Dataset entries:
------------------------

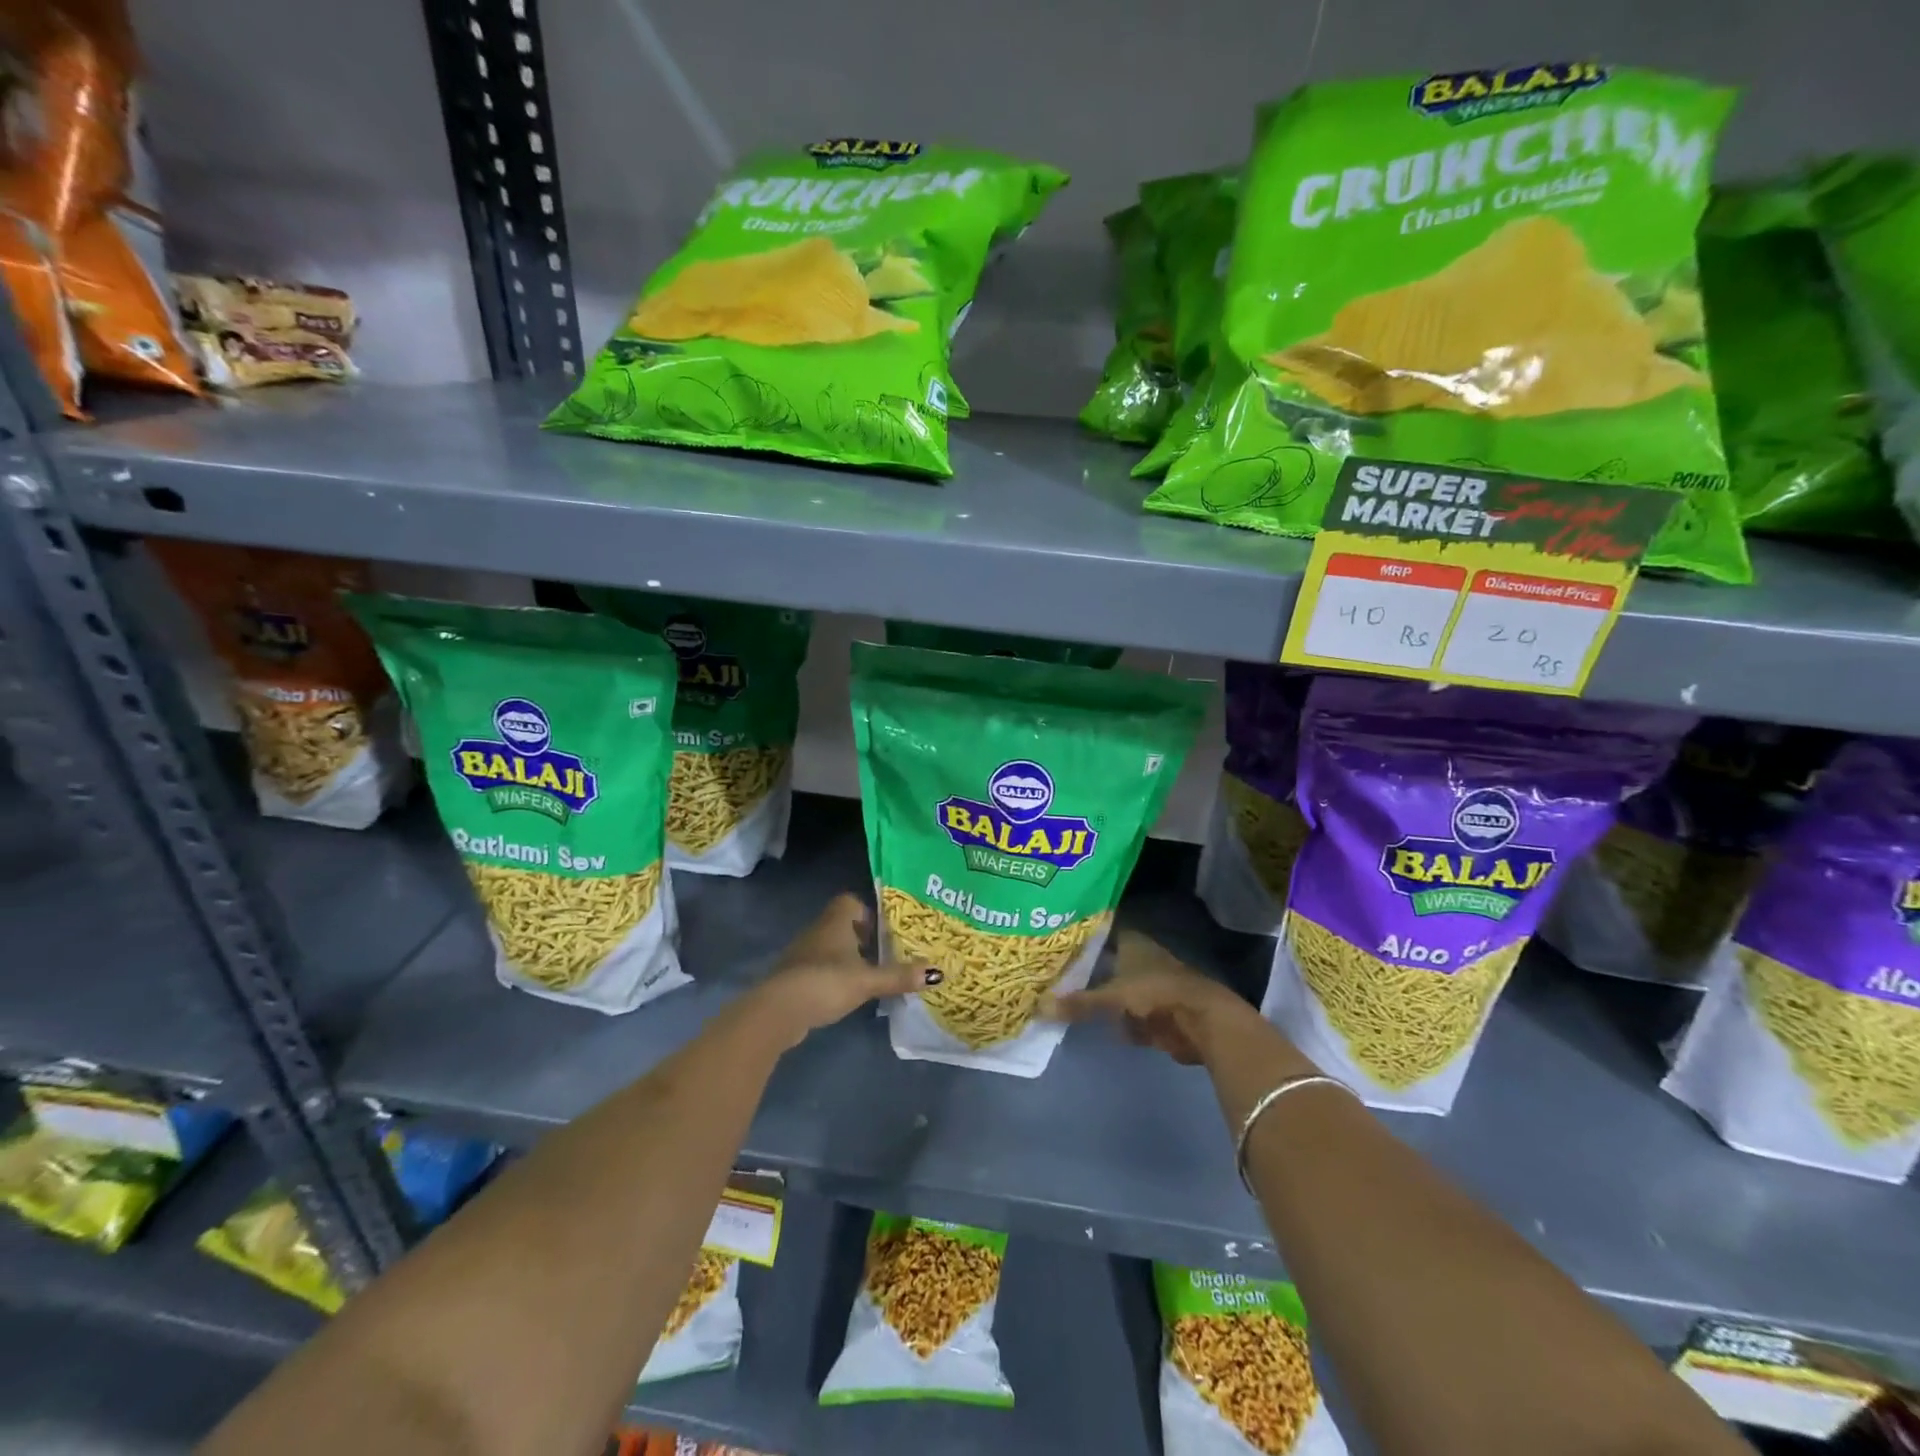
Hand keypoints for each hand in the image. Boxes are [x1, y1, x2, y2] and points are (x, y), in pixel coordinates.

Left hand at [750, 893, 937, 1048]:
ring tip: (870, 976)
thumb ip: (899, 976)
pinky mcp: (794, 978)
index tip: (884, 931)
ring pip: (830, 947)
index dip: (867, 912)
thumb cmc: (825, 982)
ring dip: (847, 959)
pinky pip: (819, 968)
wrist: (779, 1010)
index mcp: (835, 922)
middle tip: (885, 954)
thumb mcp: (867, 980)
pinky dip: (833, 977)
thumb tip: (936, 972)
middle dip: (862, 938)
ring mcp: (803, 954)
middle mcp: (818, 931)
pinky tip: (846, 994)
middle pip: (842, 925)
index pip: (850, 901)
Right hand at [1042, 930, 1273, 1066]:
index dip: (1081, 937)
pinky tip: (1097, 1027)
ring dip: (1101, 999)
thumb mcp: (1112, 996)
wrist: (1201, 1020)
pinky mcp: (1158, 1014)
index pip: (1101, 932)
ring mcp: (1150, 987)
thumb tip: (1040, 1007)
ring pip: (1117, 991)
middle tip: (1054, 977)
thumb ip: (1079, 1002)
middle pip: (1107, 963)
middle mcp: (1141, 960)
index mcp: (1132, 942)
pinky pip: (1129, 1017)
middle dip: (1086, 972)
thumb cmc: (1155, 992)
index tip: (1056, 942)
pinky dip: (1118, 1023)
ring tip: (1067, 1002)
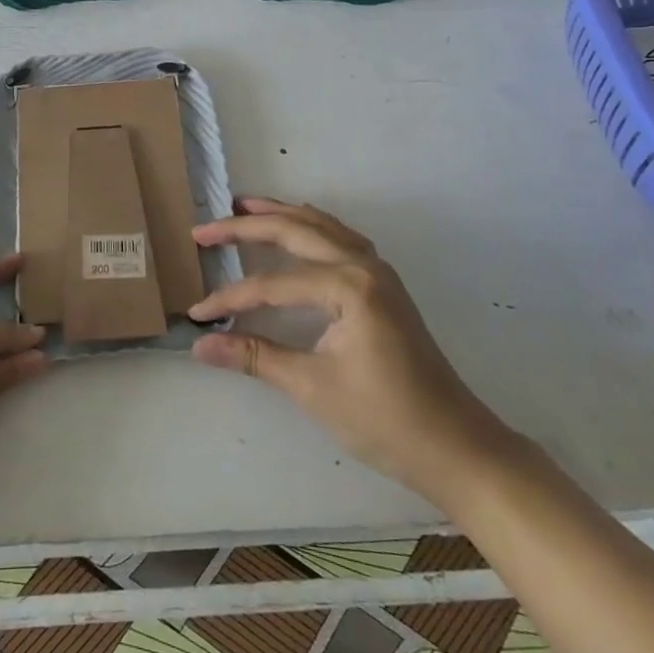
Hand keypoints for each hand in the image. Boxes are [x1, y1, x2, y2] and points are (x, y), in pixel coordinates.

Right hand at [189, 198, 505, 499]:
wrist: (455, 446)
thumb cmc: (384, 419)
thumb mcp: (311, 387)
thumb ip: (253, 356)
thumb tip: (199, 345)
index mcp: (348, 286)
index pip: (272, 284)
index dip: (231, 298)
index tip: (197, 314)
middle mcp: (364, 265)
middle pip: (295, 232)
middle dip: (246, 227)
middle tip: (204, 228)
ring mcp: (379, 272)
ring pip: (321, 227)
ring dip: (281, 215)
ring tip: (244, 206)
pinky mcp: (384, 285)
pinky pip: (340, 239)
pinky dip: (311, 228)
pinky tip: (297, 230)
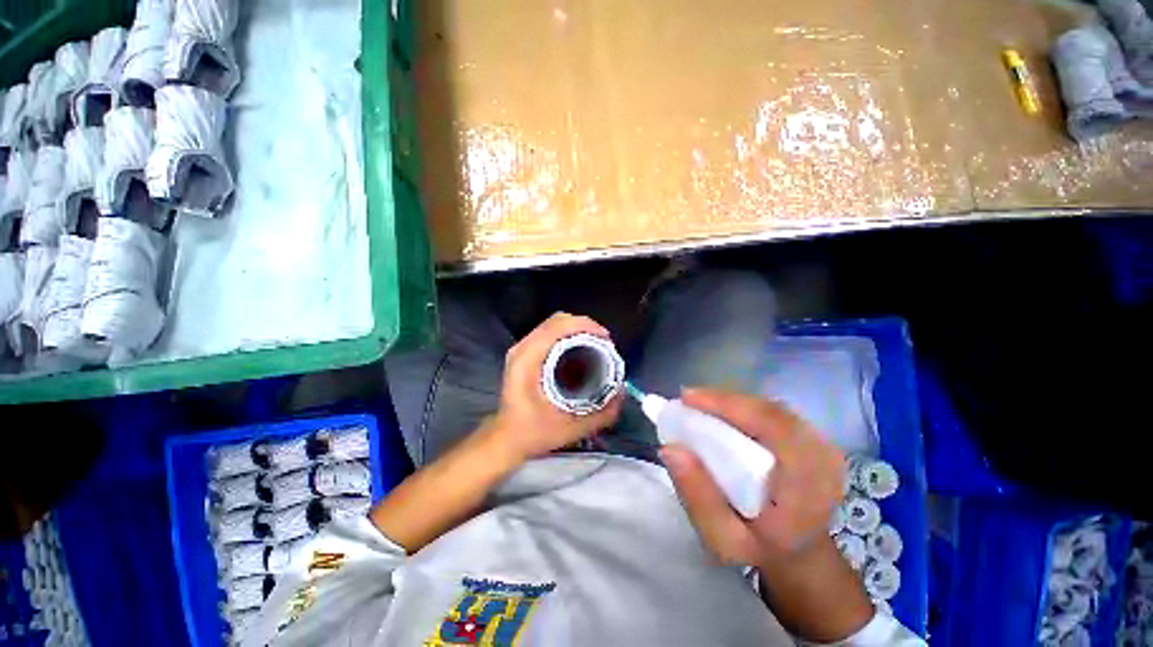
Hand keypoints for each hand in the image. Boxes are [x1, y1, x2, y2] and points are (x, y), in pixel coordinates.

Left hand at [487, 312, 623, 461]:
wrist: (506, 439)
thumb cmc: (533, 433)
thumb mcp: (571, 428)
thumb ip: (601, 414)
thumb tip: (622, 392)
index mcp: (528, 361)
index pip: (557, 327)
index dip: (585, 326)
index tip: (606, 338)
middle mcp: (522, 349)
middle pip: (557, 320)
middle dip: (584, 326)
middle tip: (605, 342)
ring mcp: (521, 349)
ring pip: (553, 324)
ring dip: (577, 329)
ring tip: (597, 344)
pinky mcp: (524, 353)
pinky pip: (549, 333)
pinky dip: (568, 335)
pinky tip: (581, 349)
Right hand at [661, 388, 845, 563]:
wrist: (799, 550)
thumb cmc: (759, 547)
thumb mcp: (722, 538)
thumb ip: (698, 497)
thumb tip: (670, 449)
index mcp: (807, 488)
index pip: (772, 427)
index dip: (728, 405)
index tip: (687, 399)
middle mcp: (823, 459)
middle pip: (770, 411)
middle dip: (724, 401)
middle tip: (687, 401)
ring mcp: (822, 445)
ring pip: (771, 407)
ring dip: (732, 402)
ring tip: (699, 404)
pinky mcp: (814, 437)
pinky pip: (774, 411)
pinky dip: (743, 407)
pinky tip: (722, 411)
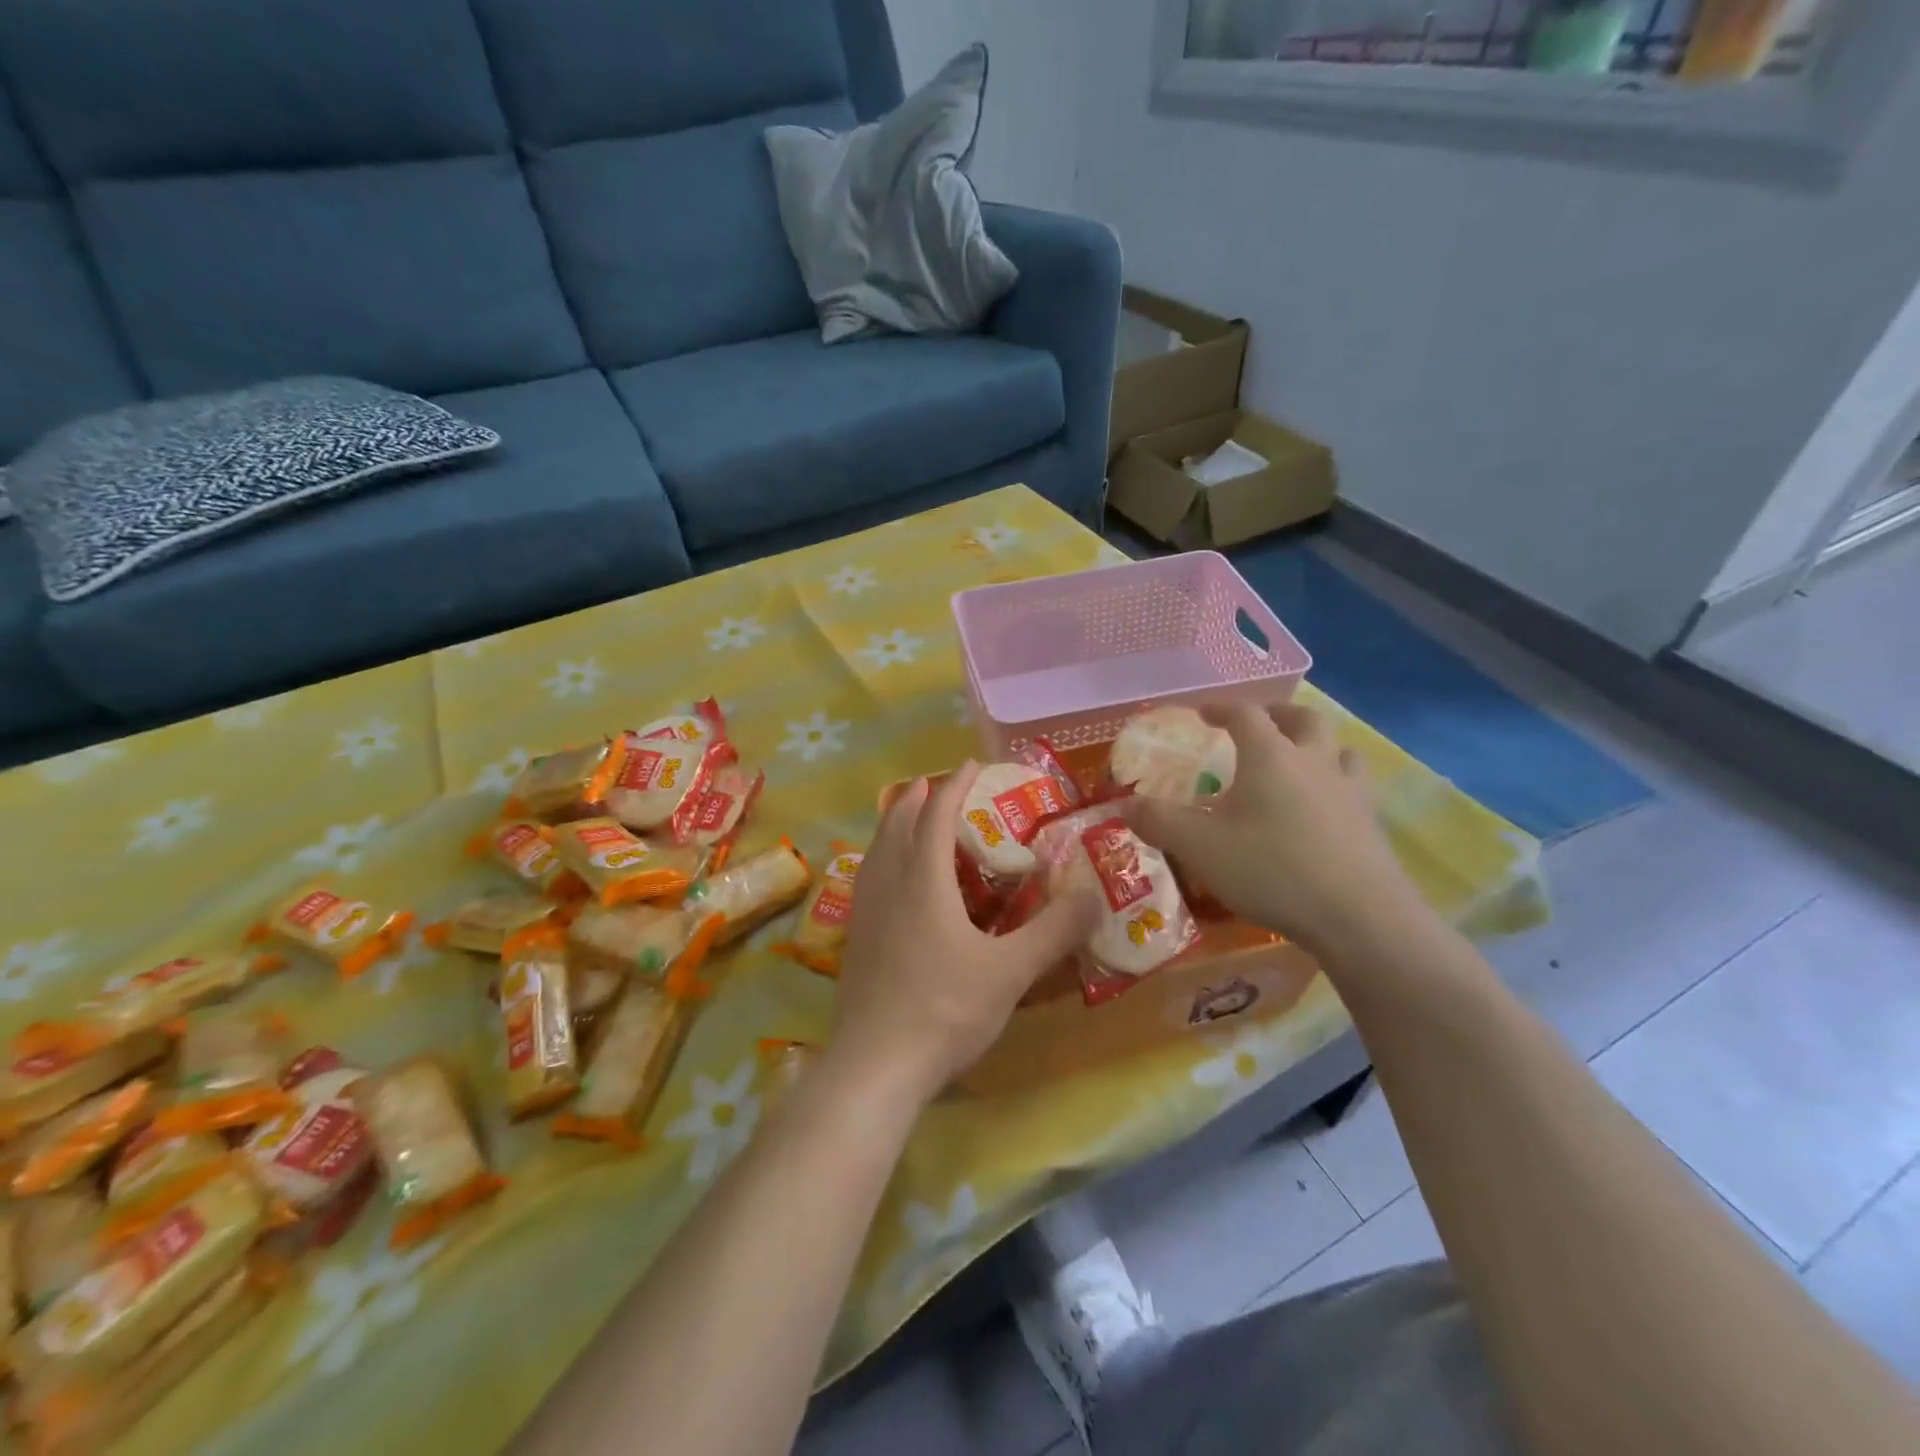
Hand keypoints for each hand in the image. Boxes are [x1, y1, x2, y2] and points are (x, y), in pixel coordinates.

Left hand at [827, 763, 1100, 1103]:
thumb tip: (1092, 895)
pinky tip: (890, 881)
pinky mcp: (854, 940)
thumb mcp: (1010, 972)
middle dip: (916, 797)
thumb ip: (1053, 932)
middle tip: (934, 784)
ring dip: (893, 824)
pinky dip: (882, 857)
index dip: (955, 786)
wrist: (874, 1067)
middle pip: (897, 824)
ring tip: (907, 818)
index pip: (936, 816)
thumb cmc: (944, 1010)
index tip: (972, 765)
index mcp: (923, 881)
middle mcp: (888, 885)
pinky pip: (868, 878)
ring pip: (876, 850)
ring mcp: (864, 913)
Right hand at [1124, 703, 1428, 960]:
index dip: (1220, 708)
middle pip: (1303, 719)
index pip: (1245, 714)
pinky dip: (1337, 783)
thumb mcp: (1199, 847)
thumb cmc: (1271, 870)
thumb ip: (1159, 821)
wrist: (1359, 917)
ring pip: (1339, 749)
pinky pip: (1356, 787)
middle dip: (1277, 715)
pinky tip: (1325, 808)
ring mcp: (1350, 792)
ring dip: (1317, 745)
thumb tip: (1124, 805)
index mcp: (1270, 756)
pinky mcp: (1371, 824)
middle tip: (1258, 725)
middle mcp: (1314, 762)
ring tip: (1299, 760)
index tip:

------------------------

Required action: Among the entries above, the lines between the ones containing "index pip: (272, 284)" and "pinky mcp: (384, 285)", inclusive, are to be transcribed exactly. No other line is to be given.

Written response:
index pip: (272, 284)
index dip: (231, 298)
index tip: (197, 314)
middle mcp: (364, 265)
middle pip: (295, 232)
middle dip: (246, 227)
middle tip: (204, 228)
ring mcp: (379, 272)
ring pip: (321, 227)
ring dip: (281, 215)
ring tip: (244, 206)
pinky mcp: (384, 285)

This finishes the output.